Nano is very sensitive to cleanliness,volume ,zeroing/blanking and pH

Ensure that the pedestal has been cleaned of absorbed protein,dna and detergents by wiping with HCl and washing with water.Check that 1ul of water on the pedestal does not spread across the pedestal but forks a bead or droplet on the pedestal.Spreading indicates protein/detergent contamination of the window. Make sure that the blanking solution is exactly the solvent that the samples are dissolved in. Make sure that the samples are not so dilute that they fall below the minimum accurate measurement limit of 0.4ng/ul.

Run a spectrum to make sure that you are measuring in a flattish and not a steep part of the spectrum as +/- 1nM in wavelength in the steep part of the spectrum makes a big difference.

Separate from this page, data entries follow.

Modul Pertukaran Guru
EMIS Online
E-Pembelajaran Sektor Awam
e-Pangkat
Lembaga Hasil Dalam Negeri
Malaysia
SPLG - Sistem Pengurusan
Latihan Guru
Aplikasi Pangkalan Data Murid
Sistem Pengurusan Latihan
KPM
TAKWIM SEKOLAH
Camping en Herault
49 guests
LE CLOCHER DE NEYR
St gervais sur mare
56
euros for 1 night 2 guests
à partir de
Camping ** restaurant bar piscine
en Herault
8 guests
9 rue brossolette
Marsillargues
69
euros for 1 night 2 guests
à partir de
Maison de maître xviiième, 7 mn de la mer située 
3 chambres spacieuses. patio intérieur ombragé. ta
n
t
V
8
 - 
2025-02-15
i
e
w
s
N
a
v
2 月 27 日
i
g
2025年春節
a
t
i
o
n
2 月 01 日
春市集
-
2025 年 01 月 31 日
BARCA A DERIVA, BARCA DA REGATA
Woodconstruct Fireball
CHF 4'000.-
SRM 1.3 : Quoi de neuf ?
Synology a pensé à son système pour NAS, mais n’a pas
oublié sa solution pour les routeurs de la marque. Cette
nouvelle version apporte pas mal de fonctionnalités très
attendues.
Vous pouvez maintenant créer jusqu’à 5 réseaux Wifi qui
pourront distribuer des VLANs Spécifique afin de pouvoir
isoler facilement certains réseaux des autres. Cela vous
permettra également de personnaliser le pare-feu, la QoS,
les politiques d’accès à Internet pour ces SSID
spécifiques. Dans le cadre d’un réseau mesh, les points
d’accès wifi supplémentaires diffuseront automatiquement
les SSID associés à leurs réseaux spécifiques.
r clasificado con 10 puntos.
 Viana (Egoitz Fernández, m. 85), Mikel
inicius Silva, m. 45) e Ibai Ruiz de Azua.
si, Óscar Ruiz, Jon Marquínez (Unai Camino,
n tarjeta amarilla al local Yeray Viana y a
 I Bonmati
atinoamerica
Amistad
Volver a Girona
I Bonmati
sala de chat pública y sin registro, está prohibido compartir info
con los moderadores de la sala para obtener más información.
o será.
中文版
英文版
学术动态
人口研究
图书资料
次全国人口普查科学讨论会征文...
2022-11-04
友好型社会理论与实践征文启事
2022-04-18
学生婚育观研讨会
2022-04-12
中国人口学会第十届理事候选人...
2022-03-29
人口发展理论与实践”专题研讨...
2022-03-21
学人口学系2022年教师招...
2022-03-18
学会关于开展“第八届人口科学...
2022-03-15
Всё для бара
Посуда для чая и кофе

Test your users .These are small volumes and poor pipettes/pipetting makes a big difference. get them to quickly pipette 20 volumes of 1ul water into a tube on a balance and see that it weighs 20ug.

Check that your users are measuring at the same delay time after loading the sample...leaving a sample on too long may absorb CO2 from the air,change the pH and give different readings for different users or between replicates that have different times on the pedestal

Thank you @Paul Rutland for your descriptive responses. Will surely consider your suggestions and hope an improvements.

Arun, I would take a high quality sample to test its reliability. Assuming the nanodrop reliability checks out, I would consider that your sample may be non-homogeneous. The most likely problem would be microparticles (i.e. dust, powder from micro-columns, etc...). Try centrifuging your sample before taking out an aliquot for measurement to pellet any particulates.